Конечно, француз попробует сделать некоторые оговорки, прежде чем присоединиться к байрейтской идее так, как мы ее определили. Без сомнения, он найдет, что Вагнер, может быть, слишком много уделяет германизму и, кажется, немного несправедлив по отношению к латинским племенам. Мы увидим дальше, при рассмотрении учения о возрождении, каково верное понимание вагнеровской теории о немецком духе и о французском. 0тметим, однако, теперь, что байрейтское дело никоим образом не есть специально и исключительно немецкое предприятие, но оно - прежде человеческое, чем национальное. Вагнер призывал безразлично всех людей отречься от эгоистической воли к жизни, принять участие в великом деле человеческого возрождения. Он как можно более далек от той мысли, чтобы объективный ум и художественное беспристрастие были исключительным достоянием одной нации или одной расы. "Кичливый" француз и "интересант" еврей могут достичь этого вполне так же хорошо, как и немец, и при одних и тех же с ним условиях: достаточно, чтобы тот и другой отказались от своего индивидуального и от национального эгоизма. В Байрейте нет ни немцев, ни французов, ни евреев, а только - человеческие существа, все равные в служении идеалу. Вот верное выражение мысли Вагнера, и понимаемая таким образом, она может, как нам кажется, быть одобрена всеми.

Я знаю, у байрейтского дела часто оспаривали тот характер художественного идеализма и бескорыстия, который, по моему мнению, делает его прекрасным и великим; в образцовом театре хотели видеть доказательство чрезмерной гордости его творца, нечто вроде алтаря, который он воздвиг своему божескому достоинству.

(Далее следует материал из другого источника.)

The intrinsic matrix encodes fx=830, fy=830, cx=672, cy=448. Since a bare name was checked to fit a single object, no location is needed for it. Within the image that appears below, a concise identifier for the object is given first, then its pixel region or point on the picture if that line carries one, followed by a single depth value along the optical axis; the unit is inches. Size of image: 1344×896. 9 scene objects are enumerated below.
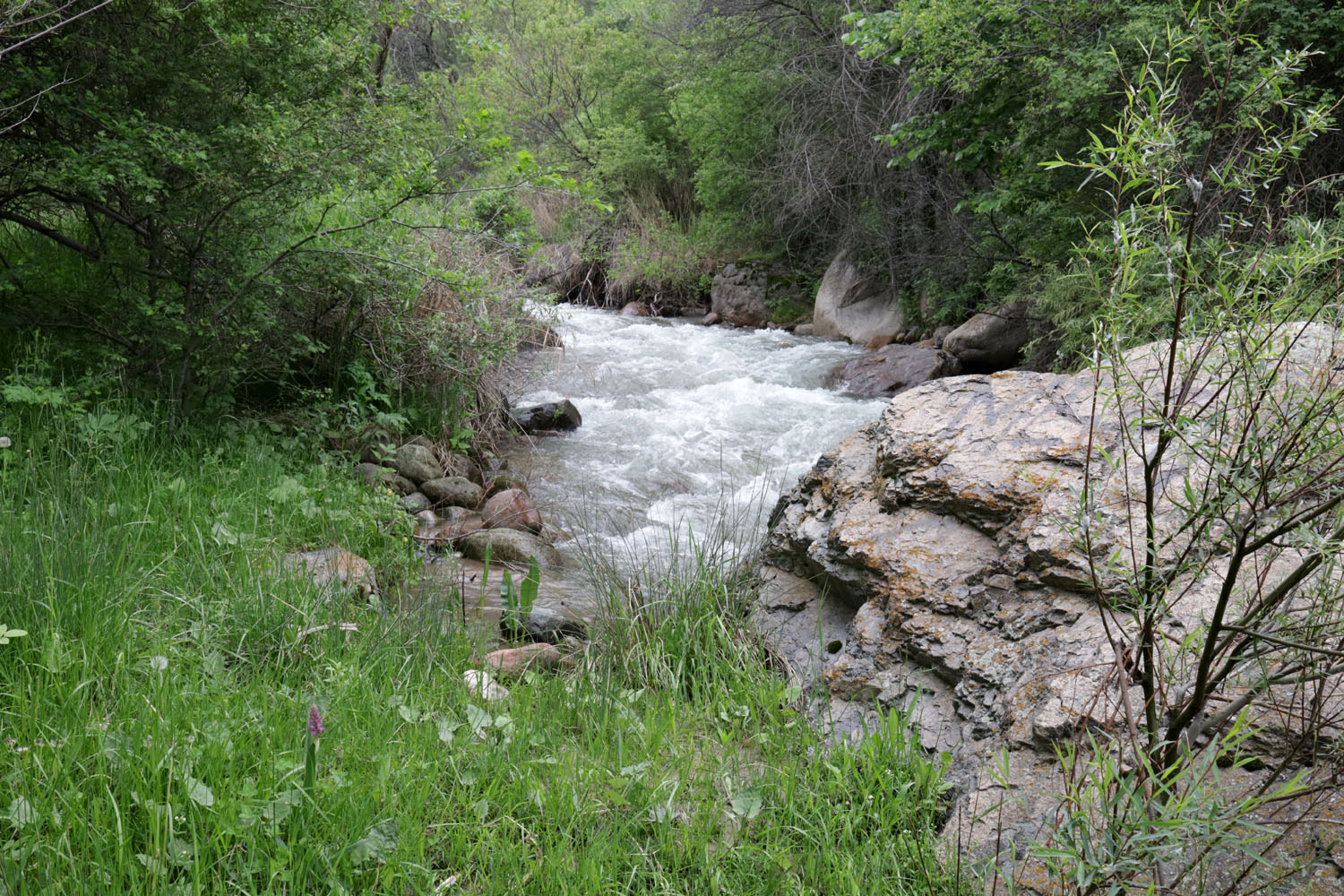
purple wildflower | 57.8
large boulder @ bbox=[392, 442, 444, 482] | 242.2
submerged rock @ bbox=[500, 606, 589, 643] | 146.4
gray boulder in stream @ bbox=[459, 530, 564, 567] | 207.0
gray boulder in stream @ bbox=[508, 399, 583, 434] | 321.4
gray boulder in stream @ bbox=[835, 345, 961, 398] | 408.8
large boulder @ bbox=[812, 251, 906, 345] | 511.8
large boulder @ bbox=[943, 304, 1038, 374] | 398.3
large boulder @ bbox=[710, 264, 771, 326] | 601.6
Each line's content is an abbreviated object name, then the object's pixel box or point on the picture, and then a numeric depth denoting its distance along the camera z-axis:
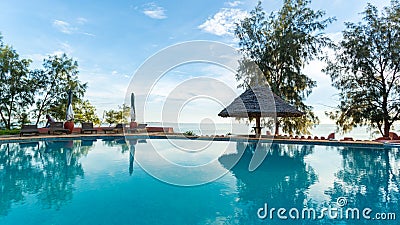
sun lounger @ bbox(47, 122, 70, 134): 13.27
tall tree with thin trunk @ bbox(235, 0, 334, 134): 14.61
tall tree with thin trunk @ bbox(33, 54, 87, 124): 15.68
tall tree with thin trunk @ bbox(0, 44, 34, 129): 14.16
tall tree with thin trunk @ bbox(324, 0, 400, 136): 13.39
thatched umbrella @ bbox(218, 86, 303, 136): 12.53
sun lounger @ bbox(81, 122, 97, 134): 14.29
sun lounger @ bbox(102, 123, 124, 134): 15.42
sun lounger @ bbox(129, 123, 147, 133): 15.30
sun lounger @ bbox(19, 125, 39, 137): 12.11
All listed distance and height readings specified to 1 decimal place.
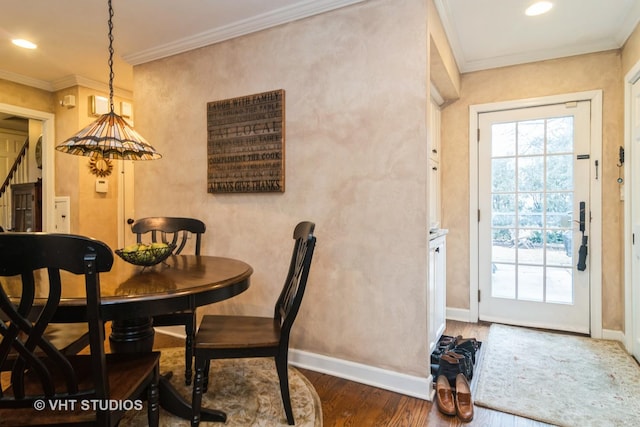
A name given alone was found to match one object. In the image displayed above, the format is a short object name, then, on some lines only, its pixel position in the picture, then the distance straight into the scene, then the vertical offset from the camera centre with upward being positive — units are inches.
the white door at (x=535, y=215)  118.4 -2.1
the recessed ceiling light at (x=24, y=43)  115.2 +55.9
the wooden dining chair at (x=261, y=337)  61.8 -23.7
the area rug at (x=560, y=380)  73.0 -42.5
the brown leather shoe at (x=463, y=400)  71.4 -41.0
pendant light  70.6 +14.5
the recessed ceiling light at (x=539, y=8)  91.3 +53.9
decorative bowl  65.4 -8.5
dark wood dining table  49.9 -12.7
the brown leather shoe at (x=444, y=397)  72.9 -41.0
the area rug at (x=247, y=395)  68.4 -41.1
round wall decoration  151.3 +19.0
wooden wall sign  97.4 +19.4
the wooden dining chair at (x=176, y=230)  79.8 -5.8
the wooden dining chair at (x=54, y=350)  39.2 -16.8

По-моему, нет ничего несправедливее этой оценки. С полнейшей искренностью будем убеждены в этом - Вагнер, вполне сознавая свое исключительное достоинство, возвещает, что объективная и безличная любовь к красоте и истине должна быть общей верой всех людей. В конце курса, прочитанного в Иенском университете Фихте, последний сказал слушателям: "Я не благодарю вас за то одобрение, которое вы выказали мне своим усердным посещением. Я не хочу быть одобренным, я ничего не хочу для себя. Наряду с теми чувствами, которые всецело наполняют меня, что такое я! Но если в этих стенах вы были расшевелены, растроганы, побуждены принять добрые намерения, то я благодарю вас от имени человечества за эти намерения". Подобные чувства наполняли душу Вагнера в Байрейте. Равно как Фихте смотрел на себя, так сказать, как на истолкователя нравственного закона, так Вагнер отождествлял свое дело с делом искусства и требовал от байрейтских пилигримов не преклонения пред его гением, а соединения с ним в поклонении красоте. Вот, наверное, особенно надменное притязание! Но, может быть, подумают, что гений того, кто формулировал его, придал ему законную силу в широкой мере. И если мы не допускаем того, что на художественный идеализм можно смотреть как на монополию одной нации, как на привилегию байрейтского дела, то мы охотно признаем в вагнеровском театре один из самых оригинальных и достойных удивления храмов, воздвигнутых в конце этого века бескорыстному культу искусства.